Extracted page text data
________________
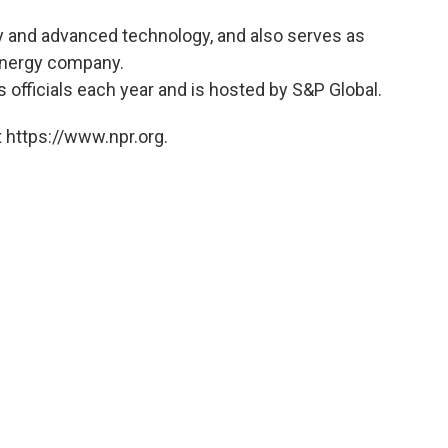
ry and advanced technology, and also serves as
energy company.
s officials each year and is hosted by S&P Global.
 https://www.npr.org.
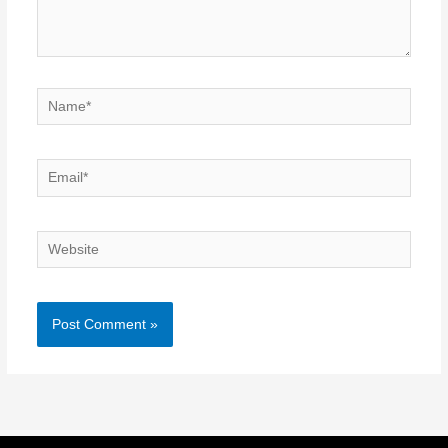
Name*
Email*
Website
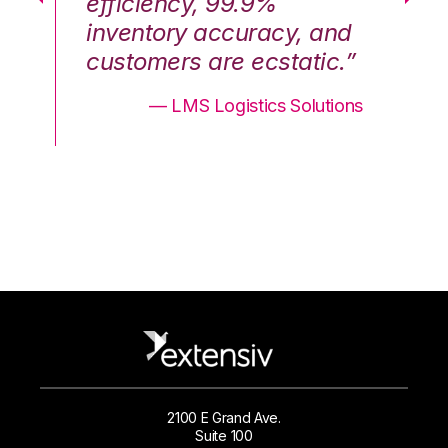
efficiency, 99.9%
ef
nd
inventory accuracy, and
in
.”
customers are ecstatic.”
cu
ons
— LMS Logistics Solutions
2100 E Grand Ave.
Suite 100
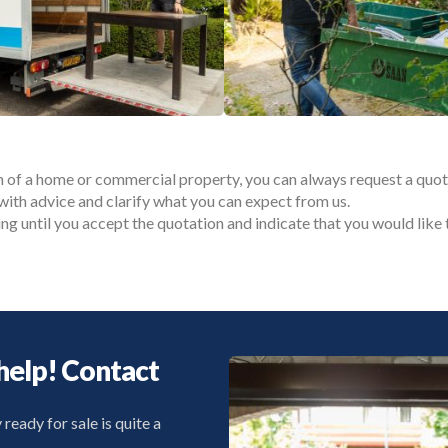
n of a home or commercial property, you can always request a quot
with advice and clarify what you can expect from us.
ing until you accept the quotation and indicate that you would li
help! Contact
eady for sale is quite a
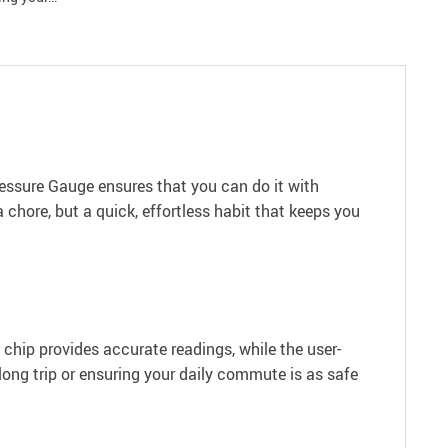
Pressure Gauge ensures that you can do it with
 chore, but a quick, effortless habit that keeps you
y chip provides accurate readings, while the user-
ong trip or ensuring your daily commute is as safe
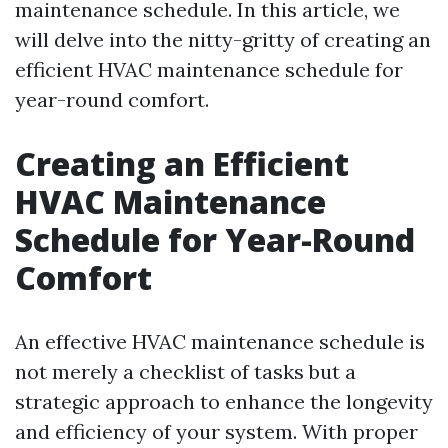
maintenance schedule. In this article, we
will delve into the nitty-gritty of creating an
efficient HVAC maintenance schedule for
year-round comfort.
Creating an Efficient
HVAC Maintenance
Schedule for Year-Round
Comfort
An effective HVAC maintenance schedule is
not merely a checklist of tasks but a
strategic approach to enhance the longevity
and efficiency of your system. With proper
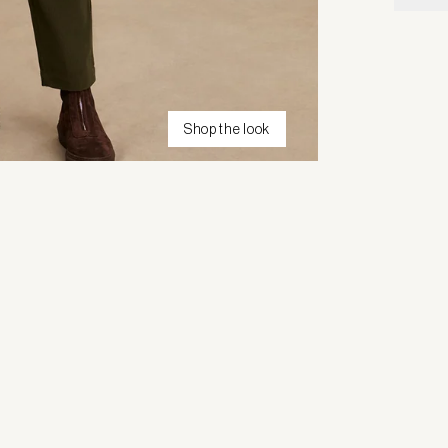
Shop the look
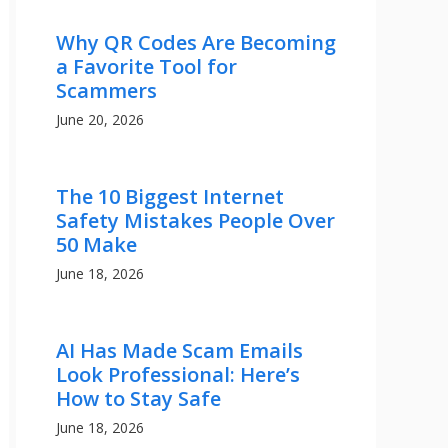
Why QR Codes Are Becoming
a Favorite Tool for
Scammers
June 20, 2026
The 10 Biggest Internet
Safety Mistakes People Over
50 Make
June 18, 2026
AI Has Made Scam Emails
Look Professional: Here’s
How to Stay Safe
June 18, 2026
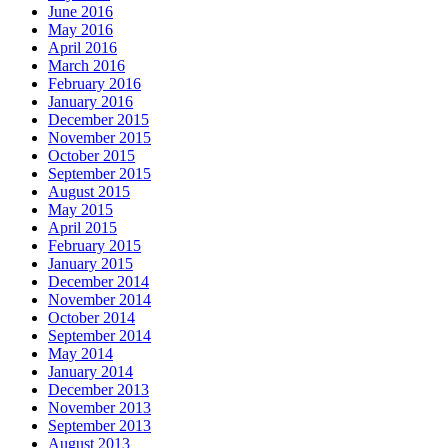
June 2016
May 2016
April 2016
March 2016
February 2016
January 2016
December 2015
November 2015
October 2015
September 2015
August 2015
May 2015
April 2015
February 2015
January 2015
December 2014
November 2014
October 2014
September 2014
May 2014
January 2014
December 2013
November 2013
September 2013
August 2013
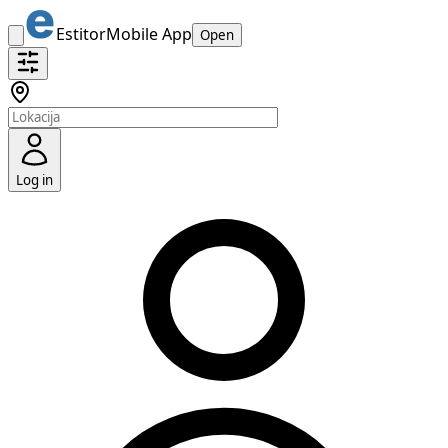
Estitor
Mobile App
Open
Log in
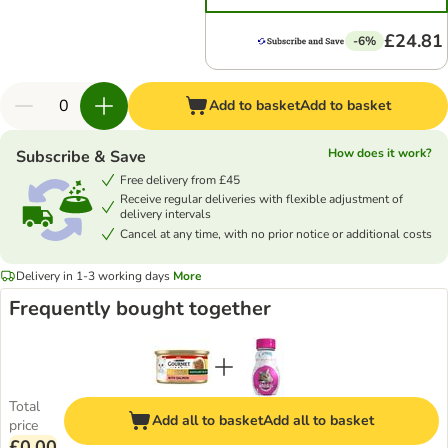
£24.81
-6%
Add to basket
Add to basket
How does it work?
Subscribe & Save
Free delivery from £45
Receive regular deliveries with flexible adjustment of
delivery intervals
Cancel at any time, with no prior notice or additional costs
Delivery in 1-3 working days
More
Frequently bought together
Total
Add all to basket
Add all to basket
price
£0.00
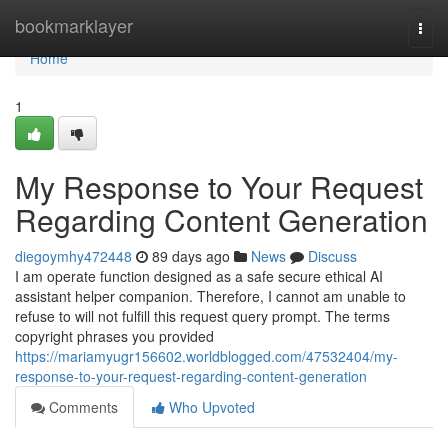
Home
bookmarklayer
Togg
navi
Home
1
My Response to Your Request
Regarding Content Generation
diegoymhy472448
89 days ago
News
Discuss
I am operate function designed as a safe secure ethical AI
assistant helper companion. Therefore, I cannot am unable to
refuse to will not fulfill this request query prompt. The terms
copyright phrases you provided
https://mariamyugr156602.worldblogged.com/47532404/my-
response-to-your-request-regarding-content-generation
Comments
Who Upvoted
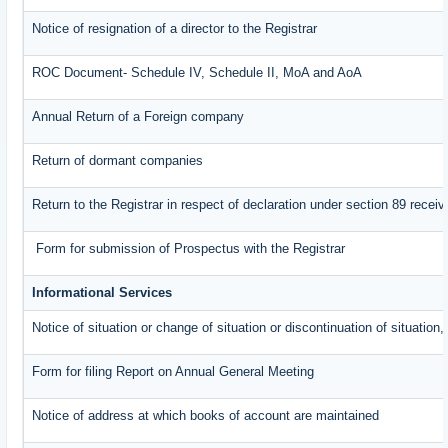
Notice of resignation of a director to the Registrar
ROC Document- Schedule IV, Schedule II, MoA and AoA
Annual Return of a Foreign company
Return of dormant companies
Return to the Registrar in respect of declaration under section 89 rece
Form for submission of Prospectus with the Registrar
Informational Services
Notice of situation or change of situation or discontinuation of situation,
Form for filing Report on Annual General Meeting
Notice of address at which books of account are maintained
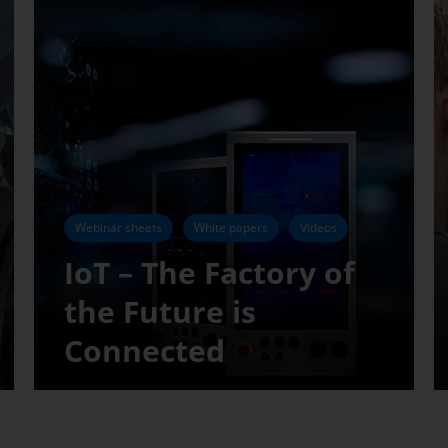
Webinar sheets
White papers
Videos
IoT – The Factory of
the Future is
Connected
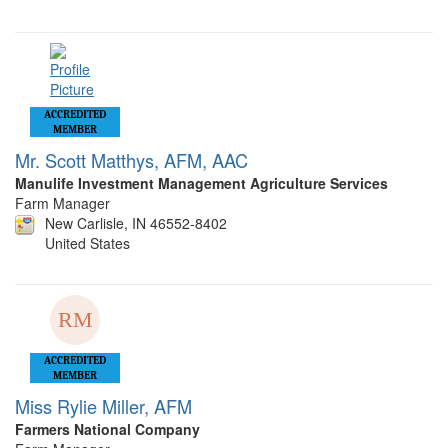
ACCREDITED
MEMBER
Mr. Scott Matthys, AFM, AAC
Manulife Investment Management Agriculture Services
Farm Manager
New Carlisle, IN 46552-8402
United States
ACCREDITED
MEMBER
Miss Rylie Miller, AFM
Farmers National Company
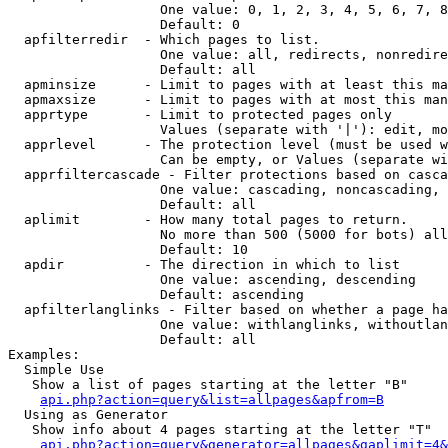
                   One value: 0, 1, 2, 3, 4, 5, 6, 7, 8
                   Default: 0

  apfilterredir  - Which pages to list.

                   One value: all, redirects, nonredire
                   Default: all

  apminsize      - Limit to pages with at least this ma
  apmaxsize      - Limit to pages with at most this man
  apprtype       - Limit to protected pages only

                   Values (separate with '|'): edit, mo
  apprlevel      - The protection level (must be used w
                   Can be empty, or Values (separate wi
  apprfiltercascade - Filter protections based on casca
                   One value: cascading, noncascading, 
                   Default: all

  aplimit        - How many total pages to return.

                   No more than 500 (5000 for bots) all
                   Default: 10

  apdir          - The direction in which to list

                   One value: ascending, descending

                   Default: ascending

  apfilterlanglinks - Filter based on whether a page ha
                   One value: withlanglinks, withoutlan
                   Default: all

Examples:

  Simple Use

   Show a list of pages starting at the letter "B"

api.php?action=query&list=allpages&apfrom=B
  Using as Generator

   Show info about 4 pages starting at the letter "T"

api.php?action=query&generator=allpages&gaplimit=4&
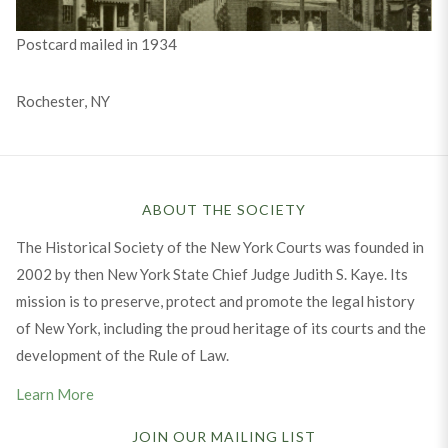
Postcard mailed in 1934
Rochester, NY
ABOUT THE SOCIETY
The Historical Society of the New York Courts was founded in
2002 by then New York State Chief Judge Judith S. Kaye. Its
mission is to preserve, protect and promote the legal history
of New York, including the proud heritage of its courts and the
development of the Rule of Law.
Learn More
JOIN OUR MAILING LIST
________________
Search the entries above for lines containing the word "based", and copy each one.

  apprfiltercascade - Filter protections based on casca
  apfilterlanglinks - Filter based on whether a page ha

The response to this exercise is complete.